Not only must the 360° mapping systems be small and cheap enough to be affordable, but they also must operate at low power, without loss of performance. Thermal image sensor producer ULIS of Veurey-Voroize, France, has leveraged high-performance vision technology into ultrasensitive but affordable technology for civilian applications. The long-wave infrared thermal imaging camera uses a QVGA 384 × 288-pixel amorphous silicon microbolometer with a 17-µm pixel pitch and power consumption of less than 100 mW, ideal for vehicle vision systems. The success of ULIS in high-performance, price-conscious commercial off-the-shelf applications has grown into the defense and military market with the Pico1024E Gen II, a new 1024 × 768 microbolometer thermal image sensor with 17-µm pixel pitch. The Pico1024E Gen II offers an extended detection range of 3 to 5 km while maintaining a low power consumption of 200 mW, optimal for helicopter pilots and military land vehicles.
Researchers at the University of California, Berkeley, are developing the next generation of lightweight, smaller and affordable vision systems using microelectromechanical systems-based vertical-cavity surface-emitting lasers. The new integrated chip-scale platform, measuring 3 × 3 mm, uses frequency-modulated continuous-wave lidar at a central wavelength of 1548 nm to achieve an estimated power consumption of less than 500 mW with a resolution of 1 cm at 10 m. The work was presented this spring at GOMACTech in Charleston, S.C.
Behnam Behroozpour, a UC Berkeley graduate student, said the system can remotely sense objects as far as 30 ft away – 10 times farther than with comparable current low-power laser systems. With further development, the technology could be used to make smaller, cheaper 3-D imaging systems that offer exceptional range for potential use in self-driving cars.
(a) In May, Google unveiled its prototype self-driving car, sans steering wheel and acceleration or brake pedals. (b) The Google driverless car’s vision system creates a detailed 3-D map of its environment. To identify a person, future systems may combine radar, lidar and imaging sensors. (c) The Google SD car uses a $70,000 HDL-64E lidar system from Velodyne to construct a 360° × 27° depth map comprising 1.3 million data points per second via 64 fixed-mount lasers spinning at 900 rpm.

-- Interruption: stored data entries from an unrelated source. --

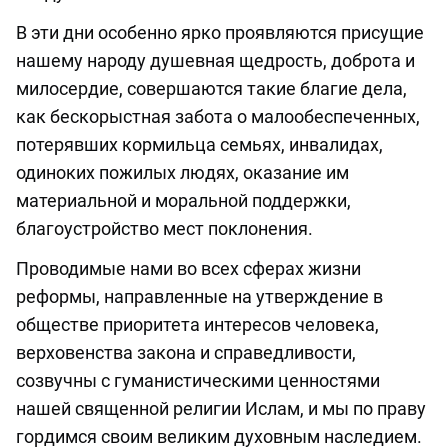
В эти дни особенно ярко проявляются присущие
нашему народу душевная щедрость, доброта и
милосердие, совершаются такие благие дела,
как бескорыстная забота о малообеспеченных,
потерявших кормильца семьях, инвалидах,
одиноких пожилых людях, оказание им
материальной и моральной поддержки,
благоустройство мест поклонения.
Проводимые нами во всех сферах жизни
реформы, направленные на утверждение в
обществе приоритета интересов человека,
верховенства закона и справедливости,
созвучны с гуманистическими ценностями
нашей священной религии Ислам, и мы по праву
гордимся своим великим духовным наследием.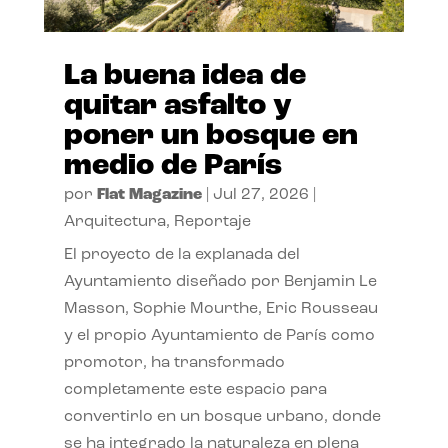
La buena idea de
quitar asfalto y
poner un bosque en
medio de París
por
Flat Magazine
|
Jul 27, 2026
|
Arquitectura
,
Reportaje
El proyecto de la explanada del
Ayuntamiento diseñado por Benjamin Le
Masson, Sophie Mourthe, Eric Rousseau
y el propio Ayuntamiento de París como
promotor, ha transformado
completamente este espacio para
convertirlo en un bosque urbano, donde
se ha integrado la naturaleza en plena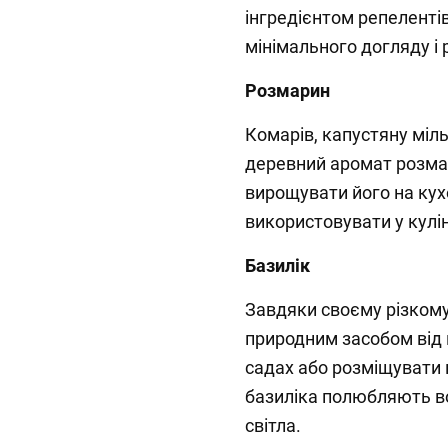
інгредієнтом репелентів
мінімального догляду і 
Розмарин
Комарів, капустяну міл
деревний аромат розмар
вирощувати його на кух
використовувати у кулін
Базилік
Завдяки своєму різкому
природним засобом від
садах або розміщувати 
базиліка полюбляють во
світла.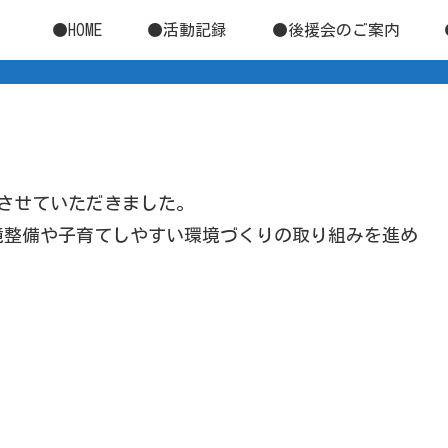
●HOME
●活動記録
●後援会のご案内
席させていただきました。
境整備や子育てしやすい環境づくりの取り組みを進め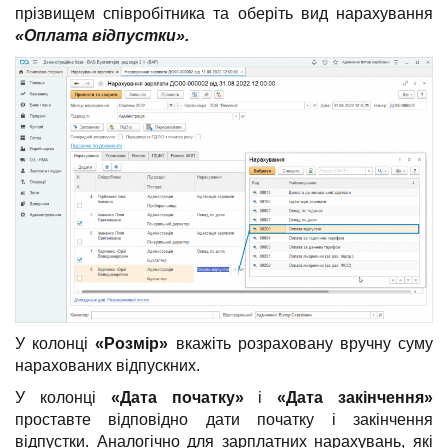
прізвищем співробітника та оберіть вид нарахування
«Оплата відпустки».
У колонці
«Розмір»
вкажіть розраховану вручну суму
нарахованих відпускних.
У колонці
«Дата початку»
і
«Дата закінчення»
проставте відповідно дати початку і закінчення
відпустки. Аналогічно для зарплатних нарахувань, які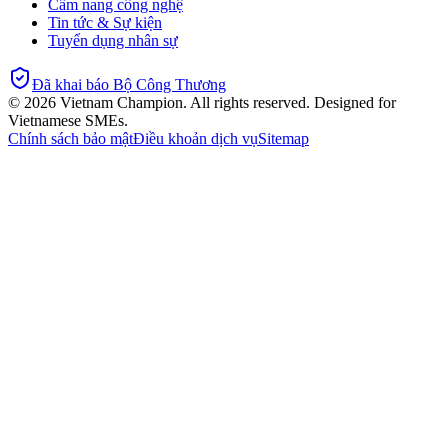
Cẩm nang công nghệ
Tin tức & Sự kiện
Tuyển dụng nhân sự
Đã khai báo Bộ Công Thương
©
2026
Vietnam Champion. All rights reserved. Designed for
Vietnamese SMEs.
Chính sách bảo mật
Điều khoản dịch vụ
Sitemap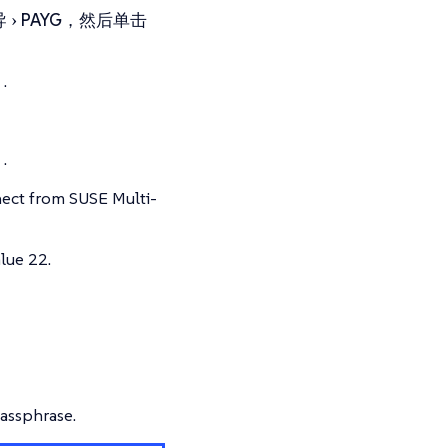
导
PAYG
，然后单击
.
.
nect from SUSE Multi-
lue 22.
passphrase.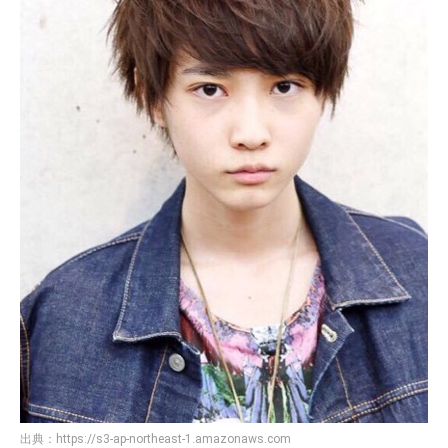
出典：
https://s3-ap-northeast-1.amazonaws.com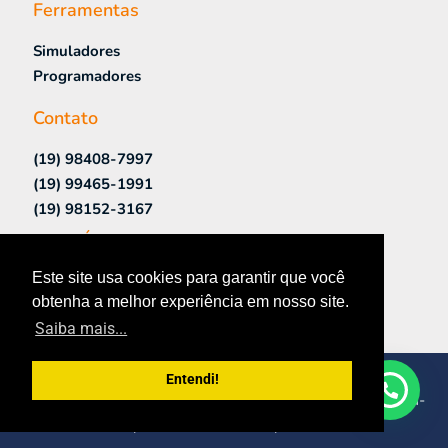
Ferramentas
Simuladores
Programadores
Contato
(19) 98408-7997
(19) 99465-1991
(19) 98152-3167
Links Úteis
Este site usa cookies para garantir que você
Cursos Presenciais
obtenha a melhor experiência em nosso site.
Contato
Saiba mais...
AutoEletrônica Cursos & Tecnologia
Entendi!
Rua: Olga di Giorgio Geracci, 191 – Fazenda Santa Cândida-
Cep: 13087-546 – Campinas/SP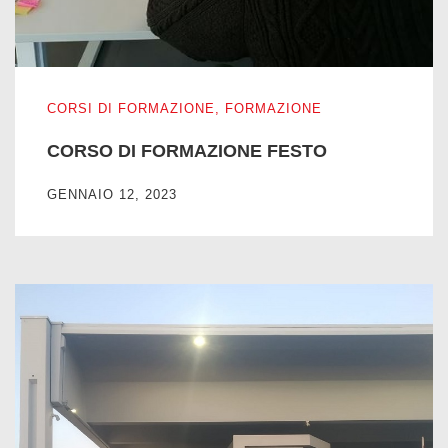
CORSO DI FORMAZIONE FESTO
CORSI DI FORMAZIONE
,
FORMAZIONE
CORSO DI FORMAZIONE FESTO
GENNAIO 12, 2023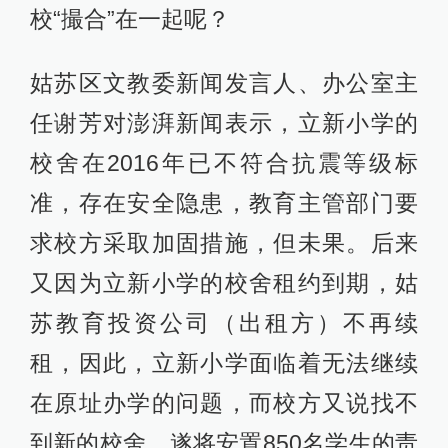
校“撮合”在一起呢？
姑苏区文教委新闻发言人、办公室主
任谢芳对澎湃新闻表示，立新小学的
校舍在2016年已不符合抗震等级标
准，存在安全隐患，教育主管部门要
求校方采取加固措施，但未果。后来
又因为立新小学的校舍租约到期，姑
苏教育投资公司（出租方）不再续
租，因此，立新小学面临着无法继续
在原址办学的问题，而校方又说找不
到新的校舍，遂将安置850名学生的责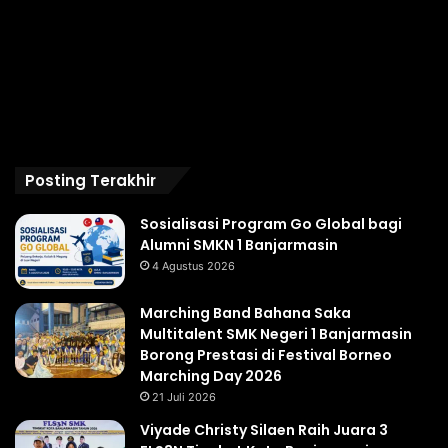
Posting Terakhir
Sosialisasi Program Go Global bagi
Alumni SMKN 1 Banjarmasin
4 Agustus 2026
Marching Band Bahana Saka
Multitalent SMK Negeri 1 Banjarmasin
Borong Prestasi di Festival Borneo
Marching Day 2026
21 Juli 2026
Viyade Christy Silaen Raih Juara 3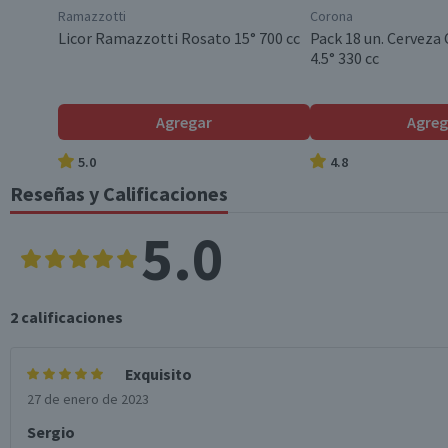
Ramazzotti
Corona
Licor Ramazzotti Rosato 15° 700 cc
Pack 18 un. Cerveza
4.5° 330 cc
Agregar
Agreg
5.0
4.8
Reseñas y Calificaciones
5.0
2
calificaciones
Exquisito
27 de enero de 2023
Sergio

The system can detect obstacles and provide navigation for autonomous vehicles and marine vessels. (a) and (b)photos courtesy of Google (c) courtesy of Velodyne.
“Such a small 3-D ‘eye’ could enable a car to find parking in your line of sight, or come to you when you wave your hand,” Behroozpour said. “Cars that communicate wirelessly with each other and with the road would be more reliable than human drivers, as they would know where they intend to move, and when the light will turn red.”
With the technology developing so quickly, one big challenge preventing this dream from becoming a reality is the lag in legalizing self-driving vehicles. Before we can realize a world where all vehicles are intelligently tied in to a single network, states and countries will have to make laws that allow them. The U.S. states of Florida, Nevada, Michigan and California have passed various laws allowing the use of self-driving cars, as have Germany, the Netherlands and Spain.
Some in the industry say a future of connected intelligent self-driving cars is still quite far off, but Behroozpour is more optimistic: “I really think it can happen. Definitely in my lifetime,” he said. But then, he’s only 26.